La proposition de loi pour créer l'infraction d'homicide routier a été approuvée hier par l'Assemblée nationale. Son but est d'éviter la qualification en d'"homicide involontaire" un accident mortel causé par un automobiliste avec des circonstances aggravantes

Un changement sémantique majeur a été voté mardi à l’Assemblée : la création de l’homicide routier, en remplacement du terme "involontaire", jugé inacceptable par les familles de victimes.

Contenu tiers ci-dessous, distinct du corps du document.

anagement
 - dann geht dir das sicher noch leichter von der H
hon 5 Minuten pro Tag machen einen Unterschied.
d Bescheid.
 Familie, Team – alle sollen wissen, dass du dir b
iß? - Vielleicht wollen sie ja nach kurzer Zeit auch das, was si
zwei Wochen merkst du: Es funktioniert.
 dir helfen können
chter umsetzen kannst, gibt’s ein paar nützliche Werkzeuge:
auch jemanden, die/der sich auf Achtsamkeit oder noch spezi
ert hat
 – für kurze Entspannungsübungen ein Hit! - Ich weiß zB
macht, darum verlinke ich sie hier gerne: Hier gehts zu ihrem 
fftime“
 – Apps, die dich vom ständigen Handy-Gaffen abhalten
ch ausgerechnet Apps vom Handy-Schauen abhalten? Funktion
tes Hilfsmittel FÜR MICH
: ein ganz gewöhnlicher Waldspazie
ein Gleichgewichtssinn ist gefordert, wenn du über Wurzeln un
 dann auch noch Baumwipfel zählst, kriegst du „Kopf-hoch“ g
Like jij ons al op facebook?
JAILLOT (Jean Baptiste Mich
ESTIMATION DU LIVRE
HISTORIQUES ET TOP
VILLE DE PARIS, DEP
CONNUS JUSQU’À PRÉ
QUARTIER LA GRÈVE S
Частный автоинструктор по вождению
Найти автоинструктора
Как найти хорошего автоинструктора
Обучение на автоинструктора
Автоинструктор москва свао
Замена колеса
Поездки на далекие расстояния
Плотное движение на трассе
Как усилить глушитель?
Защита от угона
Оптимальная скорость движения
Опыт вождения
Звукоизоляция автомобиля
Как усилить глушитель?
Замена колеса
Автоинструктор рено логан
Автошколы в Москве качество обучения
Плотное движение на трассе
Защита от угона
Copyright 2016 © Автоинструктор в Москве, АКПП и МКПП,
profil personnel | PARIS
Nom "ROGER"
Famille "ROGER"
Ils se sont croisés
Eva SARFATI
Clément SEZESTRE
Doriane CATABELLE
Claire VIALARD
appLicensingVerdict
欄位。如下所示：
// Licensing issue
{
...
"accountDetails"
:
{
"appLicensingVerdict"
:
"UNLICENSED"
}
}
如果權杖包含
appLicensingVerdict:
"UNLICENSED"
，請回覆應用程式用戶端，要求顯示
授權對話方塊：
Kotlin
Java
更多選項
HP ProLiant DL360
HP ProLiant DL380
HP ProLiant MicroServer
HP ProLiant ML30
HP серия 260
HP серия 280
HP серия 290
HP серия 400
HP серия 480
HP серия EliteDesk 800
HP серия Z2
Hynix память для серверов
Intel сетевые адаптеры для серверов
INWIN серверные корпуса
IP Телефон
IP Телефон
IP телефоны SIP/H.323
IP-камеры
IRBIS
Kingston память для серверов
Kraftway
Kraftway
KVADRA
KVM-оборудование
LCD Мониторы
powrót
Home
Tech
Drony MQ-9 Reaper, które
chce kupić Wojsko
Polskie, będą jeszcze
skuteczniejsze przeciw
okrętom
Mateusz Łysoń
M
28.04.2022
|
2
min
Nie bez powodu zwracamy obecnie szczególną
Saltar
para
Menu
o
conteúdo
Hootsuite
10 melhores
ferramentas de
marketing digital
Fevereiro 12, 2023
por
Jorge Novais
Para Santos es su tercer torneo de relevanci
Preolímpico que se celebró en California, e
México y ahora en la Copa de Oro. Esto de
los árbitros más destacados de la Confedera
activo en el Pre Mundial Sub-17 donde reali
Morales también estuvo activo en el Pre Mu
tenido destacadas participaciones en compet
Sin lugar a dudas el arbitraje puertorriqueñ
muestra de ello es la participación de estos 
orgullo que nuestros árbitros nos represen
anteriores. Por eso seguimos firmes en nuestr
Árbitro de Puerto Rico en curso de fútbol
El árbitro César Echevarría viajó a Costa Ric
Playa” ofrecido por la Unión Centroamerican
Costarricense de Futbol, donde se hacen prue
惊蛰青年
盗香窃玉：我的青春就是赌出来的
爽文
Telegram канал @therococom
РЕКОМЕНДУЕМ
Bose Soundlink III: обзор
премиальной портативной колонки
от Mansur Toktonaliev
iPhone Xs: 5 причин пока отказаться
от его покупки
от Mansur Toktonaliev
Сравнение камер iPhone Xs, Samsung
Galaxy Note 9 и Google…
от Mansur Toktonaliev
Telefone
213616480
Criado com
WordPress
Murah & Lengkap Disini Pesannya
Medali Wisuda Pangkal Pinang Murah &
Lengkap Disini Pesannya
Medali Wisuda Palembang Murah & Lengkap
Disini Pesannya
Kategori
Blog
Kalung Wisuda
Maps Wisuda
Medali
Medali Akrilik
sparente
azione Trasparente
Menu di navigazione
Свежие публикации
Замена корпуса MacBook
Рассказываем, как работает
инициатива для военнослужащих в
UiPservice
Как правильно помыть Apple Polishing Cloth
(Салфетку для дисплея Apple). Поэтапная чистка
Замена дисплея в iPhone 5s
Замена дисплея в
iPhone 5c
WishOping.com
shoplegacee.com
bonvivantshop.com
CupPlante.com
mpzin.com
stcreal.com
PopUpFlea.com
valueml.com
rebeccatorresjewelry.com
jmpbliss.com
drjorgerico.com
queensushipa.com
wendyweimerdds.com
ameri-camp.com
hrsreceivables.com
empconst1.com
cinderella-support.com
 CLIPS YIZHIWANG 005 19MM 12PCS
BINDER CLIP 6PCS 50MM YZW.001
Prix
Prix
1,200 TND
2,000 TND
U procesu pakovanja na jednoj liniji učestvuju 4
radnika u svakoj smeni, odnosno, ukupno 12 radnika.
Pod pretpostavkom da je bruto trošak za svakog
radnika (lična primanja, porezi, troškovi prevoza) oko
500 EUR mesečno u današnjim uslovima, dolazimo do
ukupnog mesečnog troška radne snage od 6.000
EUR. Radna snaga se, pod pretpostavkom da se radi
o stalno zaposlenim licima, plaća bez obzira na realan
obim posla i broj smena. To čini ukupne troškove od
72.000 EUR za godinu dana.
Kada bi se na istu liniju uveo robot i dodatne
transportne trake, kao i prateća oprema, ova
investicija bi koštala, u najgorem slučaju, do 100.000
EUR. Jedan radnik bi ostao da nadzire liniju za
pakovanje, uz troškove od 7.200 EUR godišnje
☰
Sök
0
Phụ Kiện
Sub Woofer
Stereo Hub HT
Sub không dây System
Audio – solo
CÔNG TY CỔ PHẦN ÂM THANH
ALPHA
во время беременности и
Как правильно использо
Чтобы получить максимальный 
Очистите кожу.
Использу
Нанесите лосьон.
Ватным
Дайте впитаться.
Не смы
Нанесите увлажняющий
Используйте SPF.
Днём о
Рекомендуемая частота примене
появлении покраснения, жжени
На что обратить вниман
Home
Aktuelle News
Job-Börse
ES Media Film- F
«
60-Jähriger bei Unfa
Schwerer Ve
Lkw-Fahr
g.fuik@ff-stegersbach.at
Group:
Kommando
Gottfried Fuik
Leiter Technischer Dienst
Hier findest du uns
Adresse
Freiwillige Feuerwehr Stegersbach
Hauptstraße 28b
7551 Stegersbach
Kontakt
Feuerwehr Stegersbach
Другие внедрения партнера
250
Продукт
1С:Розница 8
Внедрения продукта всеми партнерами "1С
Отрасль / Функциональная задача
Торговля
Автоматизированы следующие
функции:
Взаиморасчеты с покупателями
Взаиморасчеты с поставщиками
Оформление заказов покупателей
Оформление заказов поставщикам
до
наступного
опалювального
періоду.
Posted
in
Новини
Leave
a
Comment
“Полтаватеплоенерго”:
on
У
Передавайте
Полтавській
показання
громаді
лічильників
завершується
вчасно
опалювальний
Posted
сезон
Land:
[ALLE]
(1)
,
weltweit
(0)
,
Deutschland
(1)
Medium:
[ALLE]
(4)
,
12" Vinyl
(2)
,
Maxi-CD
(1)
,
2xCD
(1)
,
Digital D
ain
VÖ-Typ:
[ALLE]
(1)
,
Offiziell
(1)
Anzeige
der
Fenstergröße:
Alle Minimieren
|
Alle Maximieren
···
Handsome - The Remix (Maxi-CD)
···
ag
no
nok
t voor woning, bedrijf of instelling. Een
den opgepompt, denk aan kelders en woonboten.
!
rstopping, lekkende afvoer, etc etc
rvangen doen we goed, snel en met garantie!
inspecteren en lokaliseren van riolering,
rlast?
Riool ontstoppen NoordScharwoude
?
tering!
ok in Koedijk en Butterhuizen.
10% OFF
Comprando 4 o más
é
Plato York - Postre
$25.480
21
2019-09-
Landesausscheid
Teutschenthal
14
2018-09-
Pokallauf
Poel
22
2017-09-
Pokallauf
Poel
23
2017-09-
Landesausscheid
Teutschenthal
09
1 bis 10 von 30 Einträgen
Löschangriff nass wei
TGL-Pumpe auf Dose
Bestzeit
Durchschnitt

La proposition de loi, soutenue par le gouvernement, a été adoptée en deuxième lecture par 194 voix contre 6. Elle retourne désormais au Sénat.

Un délit autonome

Défendue par le député LR Éric Pauget, cette mesure a été défendue à la mort en 2022 de Noé, 16 ans, percuté par un conducteur positif aux stupéfiants et en excès de vitesse.

Le texte crée donc un délit autonome, applicable en cas de conduite dangereuse avec circonstances aggravantes : alcool, drogue, vitesse excessive, refus d’obtempérer, rodéo urbain, etc.

Les peines restent similaires : 7 ans de prison et 100 000 € d’amende, jusqu’à 10 ans et 150 000 € si deux circonstances aggravantes sont réunies. Selon l’ONISR, deux tiers des accidents impliquent un facteur aggravant. L’alcool, la vitesse et les drogues restent les premières causes.